Given text:
----------------------------------------

Court of Appeals of Iowa
Dec 22, 2010
797 N.W.2d 131 (Iowa Ct. App. 2010)

Opinion

No. 0-740 / 10-0129.

Filed December 22, 2010.

Appeal from the Iowa District Court for Linn County, Ian K. Thornhill, Judge.

A postconviction relief applicant alleges that his original trial counsel was ineffective (1) in failing to object to the first two findings of guilt as inconsistent and (2) in failing to challenge the jury instruction on the crime of going armed with intent. AFFIRMED.

Erek P. Sittig, Cedar Rapids, for appellant.

Thomas J. Miller, Attorney General, Kevin Cmelik, Assistant Attorney General, Harold Denton, County Attorney, and Susan Nehring, Assistant County Attorney, for appellee State.

Heard by SACKETT, C.J., and VOGEL and VAITHESWARAN, JJ. TABOR, J., takes no part.


Following a shooting in Cedar Rapids, a jury found Alvin Gaines guilty of attempted murder, willful injury, and going armed with intent. This court affirmed his judgment and sentence. State v. Gaines, No. 07-0987 (Iowa Ct. App. June 25, 2008).

Gaines applied for postconviction relief. He alleged his trial attorney was ineffective (1) in failing to object to the first two findings of guilt as inconsistent and (2) in failing to challenge the jury instruction on the crime of going armed with intent. The district court denied the application and this appeal followed.

To prevail, Gaines must show that counsel breached an essential duty and prejudice resulted. Strickland v. Washington, 466 U.S. 668, 687, 104 S. Ct. 2052, 2064, 80 L. Ed. 2d 674, 693 (1984). Our review is de novo. Ledezma v. State, 626 N.W.2d 134, 141 (Iowa 2001).

I. Inconsistent Verdicts

Gaines contends the jury's findings of guilt on the attempted murder and willful injury counts were inconsistent. See State v. Pearson, 547 N.W.2d 236, 240 (Iowa Ct. App. 1996) ("Multiple verdicts as to separate counts are inconsistent if the factual and legal conclusions implicit in one verdict are rationally incompatible with those implicit in the jury's findings as to the other counts."). His argument is premised on the specific intent element of each crime. In his view, these crimes "require two different and competing specific intents." We disagree.

Attempted murder requires that a person have the "intent to cause the death of another person." Iowa Code § 707.11 (2005). Willful injury requires that the person do an act "which is intended to cause serious injury to another." Id. § 708.4. Both are specific intent crimes. State v. Young, 686 N.W.2d 182, 185 (Iowa 2004) (stating attempted murder is a specific intent crime); State v. Escobedo, 573 N.W.2d 271, 279 (Iowa Ct. App. 1997) (stating willful injury requires a specific intent to cause a serious injury). Neither is legally inconsistent with the other. See Iowa Code § 702.18 (defining several conditions that meet the definition of a "serious injury," including bodily injury that "[c]reates a substantial risk of death"); State v. Clarke, 475 N.W.2d 193, 195-96 (Iowa 1991) (stating "we see nothing to prevent the State from charging and convicting an individual for both attempting to murder and, at the same time, willfully injuring a victim"); State v. Rhode, 503 N.W.2d 27, 40 (Iowa Ct. App. 1993) (noting life-threatening injury "such as an injury which does in fact cause death, is by definition a `serious injury'"); cf. State v. McKettrick, 480 N.W.2d 52, 55 (Iowa 1992) ("[I]t is impossible for an alleged assailant to commit a single assault both with the intent to inflict a serious injury and without the intent to inflict a serious injury."); Pearson, 547 N.W.2d at 241 (noting inconsistency between finding of guilt on crime with specific intent requirement and one without).

----------------------------------------

Supplied material:
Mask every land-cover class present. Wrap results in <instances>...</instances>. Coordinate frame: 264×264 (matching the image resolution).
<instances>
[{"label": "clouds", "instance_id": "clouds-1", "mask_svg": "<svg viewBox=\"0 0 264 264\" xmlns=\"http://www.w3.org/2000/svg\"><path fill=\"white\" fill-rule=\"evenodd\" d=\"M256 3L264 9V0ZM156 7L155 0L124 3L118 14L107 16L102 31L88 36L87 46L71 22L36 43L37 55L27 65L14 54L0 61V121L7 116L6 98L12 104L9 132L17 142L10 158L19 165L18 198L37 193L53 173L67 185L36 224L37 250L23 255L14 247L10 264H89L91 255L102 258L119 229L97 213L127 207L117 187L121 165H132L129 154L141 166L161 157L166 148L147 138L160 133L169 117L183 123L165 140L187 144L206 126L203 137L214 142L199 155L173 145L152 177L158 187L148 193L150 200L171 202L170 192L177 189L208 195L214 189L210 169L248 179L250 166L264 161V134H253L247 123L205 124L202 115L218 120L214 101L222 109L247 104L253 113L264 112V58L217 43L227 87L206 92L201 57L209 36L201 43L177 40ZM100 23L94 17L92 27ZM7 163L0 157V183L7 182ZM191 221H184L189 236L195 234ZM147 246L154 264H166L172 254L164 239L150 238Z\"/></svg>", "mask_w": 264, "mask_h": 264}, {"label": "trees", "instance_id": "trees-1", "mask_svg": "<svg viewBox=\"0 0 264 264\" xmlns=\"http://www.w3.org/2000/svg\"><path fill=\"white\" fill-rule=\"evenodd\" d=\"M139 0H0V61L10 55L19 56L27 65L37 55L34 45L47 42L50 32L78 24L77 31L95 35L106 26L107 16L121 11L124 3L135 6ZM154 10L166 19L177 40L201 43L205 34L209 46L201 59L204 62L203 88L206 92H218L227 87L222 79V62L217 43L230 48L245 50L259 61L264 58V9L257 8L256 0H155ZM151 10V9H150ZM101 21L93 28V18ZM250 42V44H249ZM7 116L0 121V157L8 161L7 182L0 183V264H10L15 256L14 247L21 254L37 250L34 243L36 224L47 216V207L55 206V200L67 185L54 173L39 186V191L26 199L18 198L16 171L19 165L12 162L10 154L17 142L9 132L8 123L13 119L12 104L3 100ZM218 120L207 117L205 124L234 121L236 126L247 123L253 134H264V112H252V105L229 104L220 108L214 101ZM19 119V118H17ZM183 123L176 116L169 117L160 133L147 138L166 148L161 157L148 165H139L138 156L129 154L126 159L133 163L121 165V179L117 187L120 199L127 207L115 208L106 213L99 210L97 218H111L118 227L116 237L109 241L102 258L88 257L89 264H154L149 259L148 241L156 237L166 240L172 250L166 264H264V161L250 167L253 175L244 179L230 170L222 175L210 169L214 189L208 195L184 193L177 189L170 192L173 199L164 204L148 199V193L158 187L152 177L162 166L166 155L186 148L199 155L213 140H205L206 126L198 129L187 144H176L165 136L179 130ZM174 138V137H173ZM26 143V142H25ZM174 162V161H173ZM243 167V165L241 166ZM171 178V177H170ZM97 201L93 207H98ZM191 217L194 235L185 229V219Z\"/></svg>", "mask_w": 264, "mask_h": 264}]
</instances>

----------------------------------------

Objectives:
- a) In the Iowa appeals court opinion, restate the paragraph beginning "Gaines applied for postconviction relief" as a short bulleted list that keeps its main facts.
- b) According to the Iowa appeals court opinion, which three crimes did the jury find Alvin Gaines guilty of?
- c) Write the next part of the Iowa appeals court opinion, starting right after its final sentence.

In response:
- a)
- Gaines applied for postconviction relief.
- He claimed his trial attorney was ineffective for not objecting to the first two findings of guilt as inconsistent.
- He also claimed the attorney was ineffective for not challenging the jury instruction on going armed with intent.
- The district court denied the application, and he appealed.

- b) Attempted murder, willful injury, and going armed with intent.

- c)
As Gaines concedes, the record is replete with evidence of his specific intent to cause the death of Williams. Gaines believed a man named Kellen Williams was involved in taking drugs belonging to him. A meeting was arranged between Gaines and Williams at a local restaurant. Before the meeting, a friend of Gaines received a message from him stating, "Kellen is dead." Outside the restaurant, Gaines met Williams and told him, "I'm going to need my shit back or I'm going to have to kill you." Moments later, Gaines shot Williams. Williams ran away and Gaines shot him in the back two more times. This evidence was sufficient to establish Gaines's specific intent to cause the death of Williams and, in light of the authority cited above, was also sufficient to establish his specific intent to seriously injure Williams.

In the alternative, even if we were to accept Gaines's argument that a specific intent to cause the death of someone does not subsume a specific intent to seriously injure the person, the record contains independent evidence that Gaines intended to seriously injure Williams. Specifically, he told one woman that he would "fuck [a person he believed to be Williams] up."

We conclude the findings of guilt on attempted murder and willful injury were not legally or factually inconsistent. Accordingly, Gaines's attorney was not ineffective in failing to raise this challenge.

II. Jury Instruction on Crime of Going Armed with Intent

Gaines claims his trial attorney was ineffective in failing to challenge the jury instruction on going armed with intent. That instruction stated:

The State must prove all of the following elements of Going Armed With Intent:

1. On or about the 21st day of May 2006 Alvin Lee Gaines Jr. was armed with a firearm.

2. The firearm was a dangerous weapon as defined in Instruction No. 21.

3. The defendant was armed with the specific intent to use the firearm against another person.

If you find the State has proved all of the elements, the defendant is guilty of Going Armed With Intent. If the State has failed to prove any one of the elements, the defendant is not guilty under Count Three of the Trial Information.

This instruction tracks model Iowa Criminal Jury Instruction 800.15. The Iowa Supreme Court has expressed a reluctance to modify uniform instructions. See State v. Beets, 528 N.W.2d 521, 523 (Iowa 1995).

Gaines first argues the instruction misstates the law in that it only requires an intent to "use" rather than "shoot" the firearm. See State v. Slayton, 417 N.W.2d 432, 434 (Iowa 1987) (stating the "intent to use" element of section 708.8 requires "proof of an intent to shoot another person when a firearm is involved" and not simply an "intent to use by frightening or harassing a person with no intent to discharge the gun"). This language, in Gaines's view, would impermissibly permit a finding of guilt based on the brandishing of a weapon.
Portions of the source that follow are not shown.